Am 2. August 1958 fiel das Schloss dann der in jenen Jahren leider sehr verbreiteten ideologisch begründeten Barbarei zum Opfer und wurde gesprengt.
Im Zusammenhang mit dem 100. Todestag des Fürsten wurden der verbliebene Schlossflügel und das Gärtnerhaus wesentlich aus Mitteln des Landes Sachsen-Anhalt saniert und 1998 als Museum eröffnet.

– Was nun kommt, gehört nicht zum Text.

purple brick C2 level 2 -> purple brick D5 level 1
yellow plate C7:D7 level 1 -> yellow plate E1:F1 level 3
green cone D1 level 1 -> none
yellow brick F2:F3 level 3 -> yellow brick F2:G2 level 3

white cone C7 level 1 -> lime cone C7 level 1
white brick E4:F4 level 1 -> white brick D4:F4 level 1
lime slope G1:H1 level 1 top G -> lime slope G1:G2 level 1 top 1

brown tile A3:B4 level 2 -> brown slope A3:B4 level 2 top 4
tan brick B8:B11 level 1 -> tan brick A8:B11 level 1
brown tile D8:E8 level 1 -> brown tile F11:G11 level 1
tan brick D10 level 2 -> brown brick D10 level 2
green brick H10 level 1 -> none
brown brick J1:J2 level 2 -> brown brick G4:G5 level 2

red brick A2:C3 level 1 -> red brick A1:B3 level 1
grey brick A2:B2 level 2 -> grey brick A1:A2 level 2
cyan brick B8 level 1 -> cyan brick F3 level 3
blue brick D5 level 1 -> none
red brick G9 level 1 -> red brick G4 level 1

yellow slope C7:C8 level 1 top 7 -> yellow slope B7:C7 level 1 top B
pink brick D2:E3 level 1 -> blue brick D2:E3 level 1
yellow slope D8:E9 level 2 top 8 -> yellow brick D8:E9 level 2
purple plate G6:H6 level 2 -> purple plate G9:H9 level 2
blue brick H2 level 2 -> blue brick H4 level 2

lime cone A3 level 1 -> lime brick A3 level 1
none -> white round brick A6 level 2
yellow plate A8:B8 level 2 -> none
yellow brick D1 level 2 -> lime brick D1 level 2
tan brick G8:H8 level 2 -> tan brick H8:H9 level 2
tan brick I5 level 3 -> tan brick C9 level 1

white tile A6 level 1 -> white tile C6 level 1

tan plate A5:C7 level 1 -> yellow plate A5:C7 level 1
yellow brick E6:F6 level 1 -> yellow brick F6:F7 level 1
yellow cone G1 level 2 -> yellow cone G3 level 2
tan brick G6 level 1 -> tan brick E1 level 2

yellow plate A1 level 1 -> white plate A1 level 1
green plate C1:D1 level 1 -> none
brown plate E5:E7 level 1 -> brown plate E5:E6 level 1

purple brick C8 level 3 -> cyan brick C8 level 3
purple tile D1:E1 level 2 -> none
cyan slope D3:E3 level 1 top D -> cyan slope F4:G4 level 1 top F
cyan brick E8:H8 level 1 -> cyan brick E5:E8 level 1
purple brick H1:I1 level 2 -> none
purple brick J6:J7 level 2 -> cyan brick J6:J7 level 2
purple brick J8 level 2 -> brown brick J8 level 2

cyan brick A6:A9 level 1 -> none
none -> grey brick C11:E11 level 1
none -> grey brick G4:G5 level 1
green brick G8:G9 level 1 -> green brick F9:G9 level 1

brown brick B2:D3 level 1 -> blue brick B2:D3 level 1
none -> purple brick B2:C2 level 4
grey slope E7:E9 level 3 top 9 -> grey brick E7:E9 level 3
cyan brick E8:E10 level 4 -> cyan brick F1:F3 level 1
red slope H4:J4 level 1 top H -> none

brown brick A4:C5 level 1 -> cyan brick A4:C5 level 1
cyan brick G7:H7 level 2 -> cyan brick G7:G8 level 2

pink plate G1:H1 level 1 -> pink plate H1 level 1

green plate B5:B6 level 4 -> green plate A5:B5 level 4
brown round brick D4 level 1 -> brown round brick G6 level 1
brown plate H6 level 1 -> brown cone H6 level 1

Die Dauerausstellung geht maßgeblich auf das Bismarckmuseum zurück, welches die Familie bereits 1891 im heute als Schule genutzten Schloss II eingerichtet hatte und dort bis 1948 besucht werde konnte, bevor es aufgelöst wurde. Die Bestände sind aber in Teilen erhalten geblieben. Die Stiftung Schlösser, Burgen und Gärten des Landes Sachsen-Anhalt hat die Präsentation neu gestaltet und begleitet sie auch wissenschaftlich. Darüber hinaus wurde die Sammlung durch Leihgaben der Familie von Bismarck und des Altmärkischen Museums Stendal ergänzt.
Seit dem Jahr 2000 befindet sich im Museum auch die größte Sammlung von auf den Reichsgründer geprägten Medaillen im öffentlichen Besitz. Sie wurde durch das Land Sachsen-Anhalt erworben und dem Museum als Leihgabe zur Verfügung gestellt.